The more I collected history, the more it pained me that Negroes knew so little of our struggles and our remarkable successes. By contrast, I realized, the Jews had managed to educate so many generations of their own. I thought, vaguely, that if I studied the Jews, I could learn: What kept them going in the face of so much hatred? How did they survive?

This curiosity came to a head in 1960 when I was working on KXLW in St. Louis and met Rabbi Julius Nadel. My wife, Rose, and I and our baby boy, Martin, were living on the border between a black neighborhood and a Jewish section. I could see Nadel’s synagogue from my window, and one day some unseen hand touched me on the shoulder and I walked over. Everybody looked at me, wondered what I was doing there. The rabbi came over and shook my hand, and we went into his office and hit it off. He, it turned out, was interested in blacks. It was a hard time to reach out. St. Louis was still intensely segregated.

“Why don’t you teach me how to be Jewish, and I’ll teach you how to be black?” I say half-jokingly. “We’ll trade this off.”

“I like it,” he says.

We agreed that I would come every evening and study, and for every evening I would give him an hour on the history of blacks. For six, maybe eight weeks this went on. I learned the story of the Jews, the Diaspora, the holidays, the rituals, the foundation of ethical monotheism that paved the way for Christianity. And on the 14 of Adar in the Hebrew year 5720 (more commonly known as March 13, 1960) Rabbi Nadel issued me a certificate of conversion.

We went to dinner and celebrated, and he asked me to sum up what I’d learned about Jews and blacks. It was so personal I had trouble finding words. I’d found similarities in the spirituality both sides bring to the table, I told him, but Jews have an advantage I envied: Each of their religious holidays represents something historically significant to their people. Imagine, as a parent, the power that gives you — the tools it gives you by presenting each holiday to your child as a lesson in how to live his life, a lesson tied directly to real life, a way to reinforce values so the old mistakes or injustices will not occur again. That is what bands the Jews together, that and their intense pride in achievement.

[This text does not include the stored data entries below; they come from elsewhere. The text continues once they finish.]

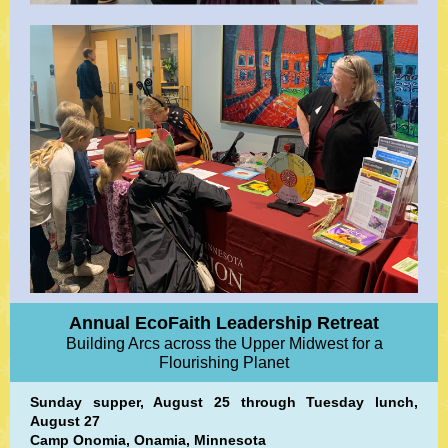
Annual EcoFaith Leadership Retreat
Building Arcs across the Upper Midwest for a
Flourishing Planet
Sunday supper, August 25 through Tuesday lunch,
August 27
Camp Onomia, Onamia, Minnesota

Rabbi, I said, the only thing that bands my people together is our religious fervor, but we don’t have a racial religion, or holidays significant enough to loop it in right with our religion, with our hand-clapping.

We do have one thing that no one else has, though. We have “The Gift,” the gift of song, the touch that song has given Negroes. God gave the Semitic people certain gifts, and in the same regard he gave us music. Music had been so wrapped up in so many phases of my life, I took it for granted. It was as common as the air, and just as essential to my people’s survival. In the years that followed, my collecting of the black experience would intensify in the hope that I could give my people something similar to what Rabbi Nadel gave his.